■ What is being asked
Each entry should be duplicated verbatim; its pictures should not be.

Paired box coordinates
※ ※ ※

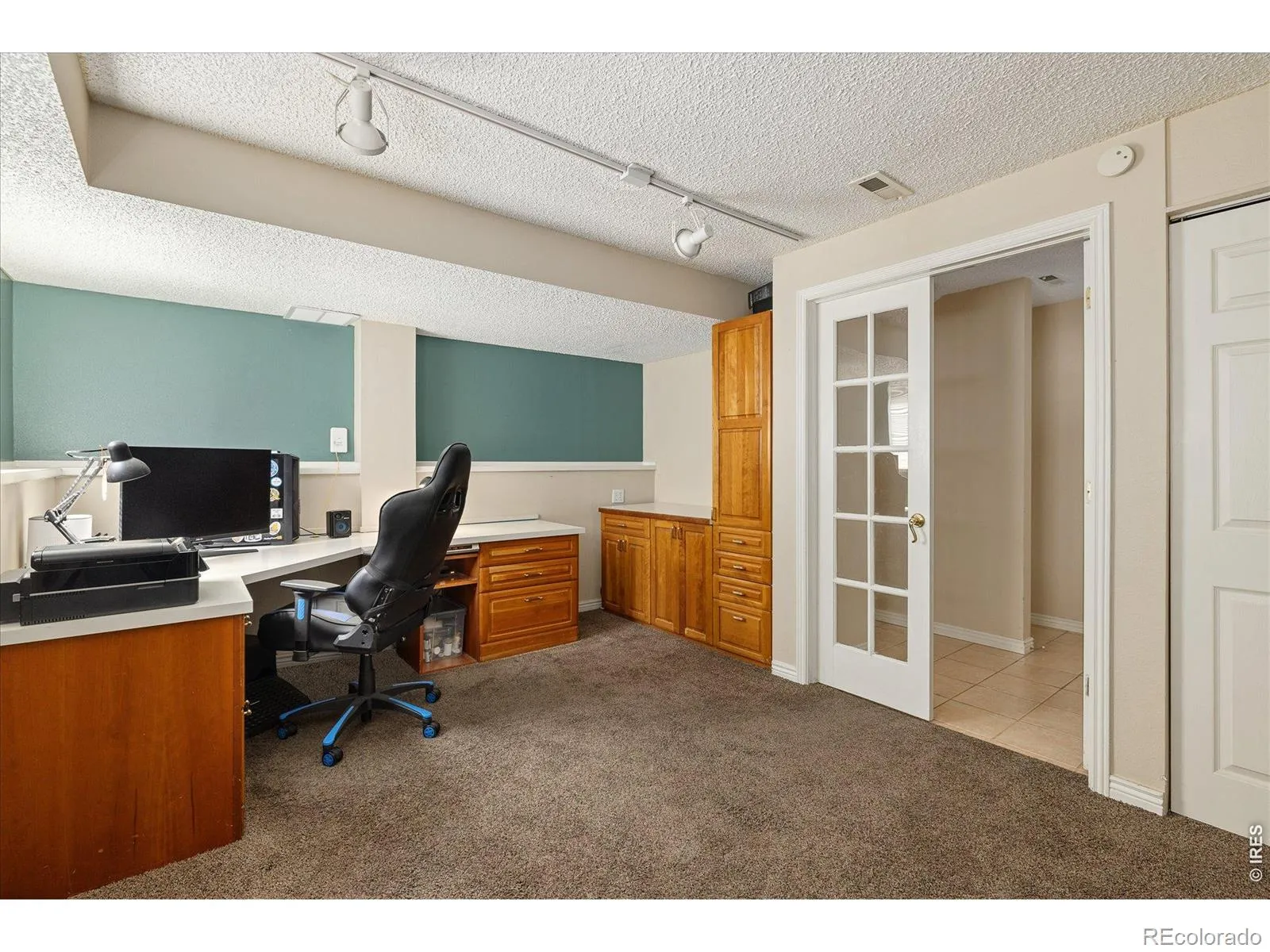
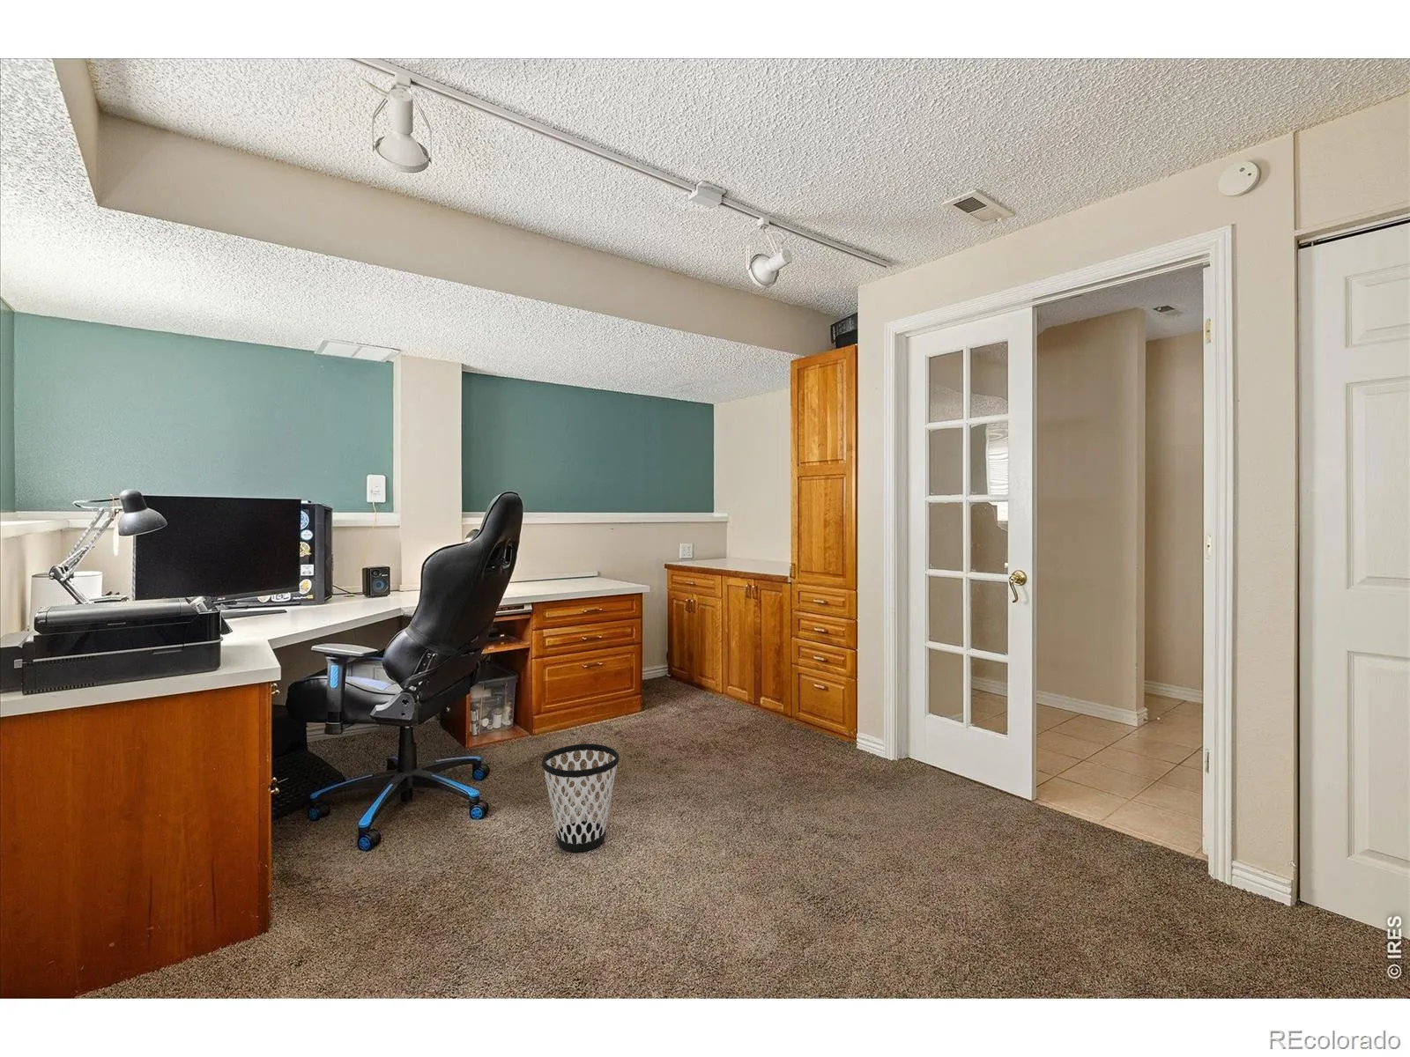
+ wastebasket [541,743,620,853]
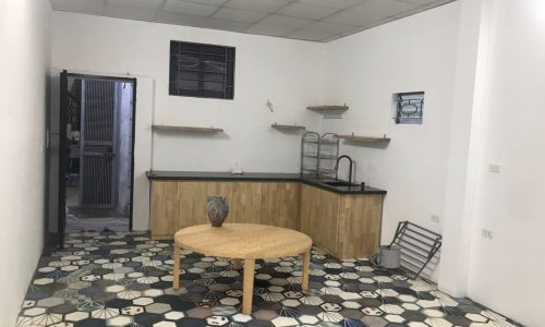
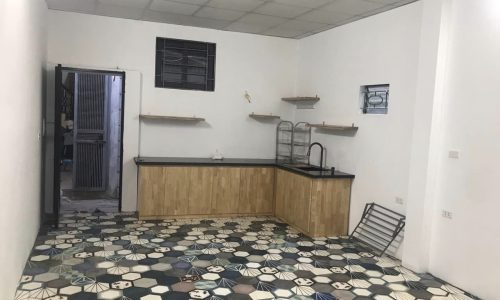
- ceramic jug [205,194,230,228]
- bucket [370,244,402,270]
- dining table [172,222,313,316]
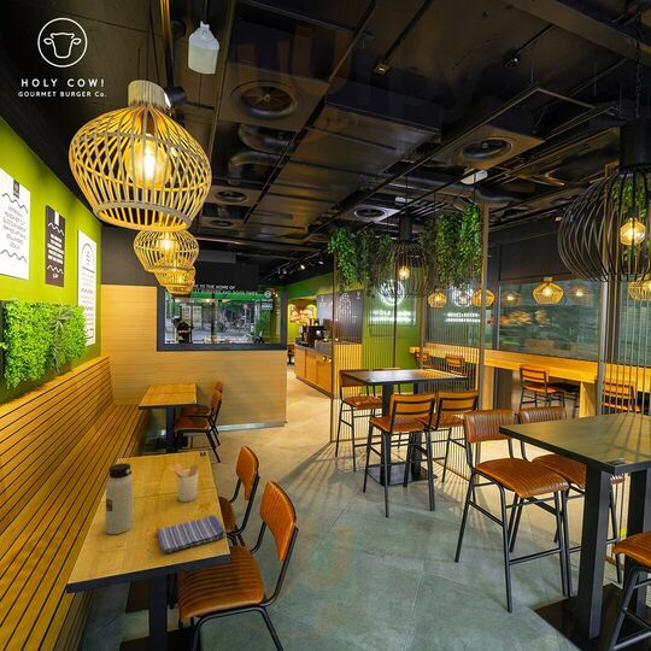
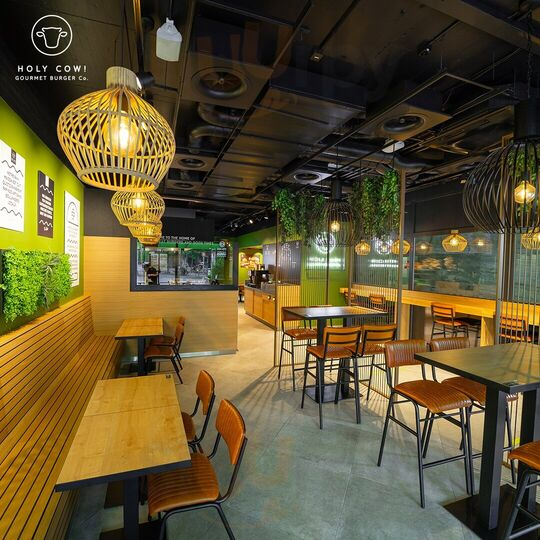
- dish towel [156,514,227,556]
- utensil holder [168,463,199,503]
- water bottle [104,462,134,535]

※ ※ ※

■ Written solution
+ wastebasket [541,743,620,853]
- ceramic jug [205,194,230,228]
- bucket [370,244,402,270]
- dining table [172,222,313,316]
- dish towel [156,514,227,556]
- utensil holder [168,463,199,503]
- water bottle [104,462,134,535]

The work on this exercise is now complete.